“icare takes its compliance obligations seriously and encourages its people to report any misconduct or wrongdoing and has processes and policies in place to support this.”
This was the assertion made by Insurance and Care NSW (icare) after multiple reports cited whistleblower Chris McCann – who worked as senior compliance officer at icare from 2016 until his departure about two years later, after allegedly being subjected to homophobic bullying – as having been supposedly blocked numerous times when he tried to raise issues of compliance.
In a statement sent to Insurance Business, icare noted: “Our staff complete mandatory training courses that cover code of conduct and ethics, and fraud and corruption awareness which includes reporting wrongdoing. Disclosures can also be made under the Public Interest Disclosure Act.”

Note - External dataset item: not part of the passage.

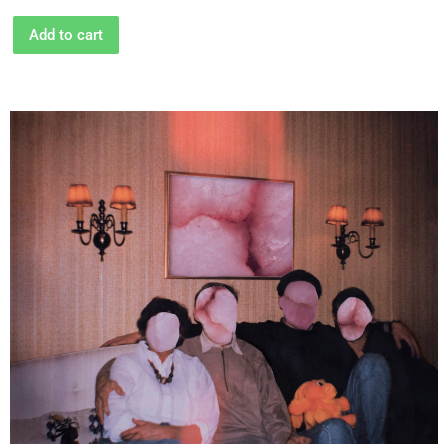
Add to cart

The workers’ compensation insurer went on to say that the issues raised by McCann, including those surrounding his personal employment circumstances, were thoroughly probed at the time. According to icare, matters that were referred to the Independent Commission Against Corruption did not lead to further investigation.
“icare is committed to creating an inclusive workplace that reflects the community we serve,” declared the embattled organisation, officials of which attended a Parliamentary hearing on August 24.
“icare has run a whole person programme internally for a number of years, based on the premise that when people bring their whole selves to work, feel valued, respected, and have a sense of belonging, our work is more innovative, our approaches are more flexible, and we are responsive to the needs of our diverse customers.”
The insurer added that it is “proudly committed” to several diversity events each year, including two dedicated to LGBTQI.
Meanwhile, as previously reported by Insurance Business, icare board member David Plumb was among those in attendance during Monday’s hearing for the ongoing 2020 review of the state’s workers’ compensation scheme.
As of this writing, the official transcript hasn’t been released by the Parliament of New South Wales, but Plumb was quoted by an ABC News report as telling the inquiry that the spouse of ex-icare CEO and managing director John Nagle was paid more than $800,000 over a three-year period as part of a tender-less contract to train staff.
Insurance Business has reached out to icare for comment on the issue surrounding Mrs Nagle, whose husband resigned earlier this month. Don Ferguson took over as interim CEO and managing director.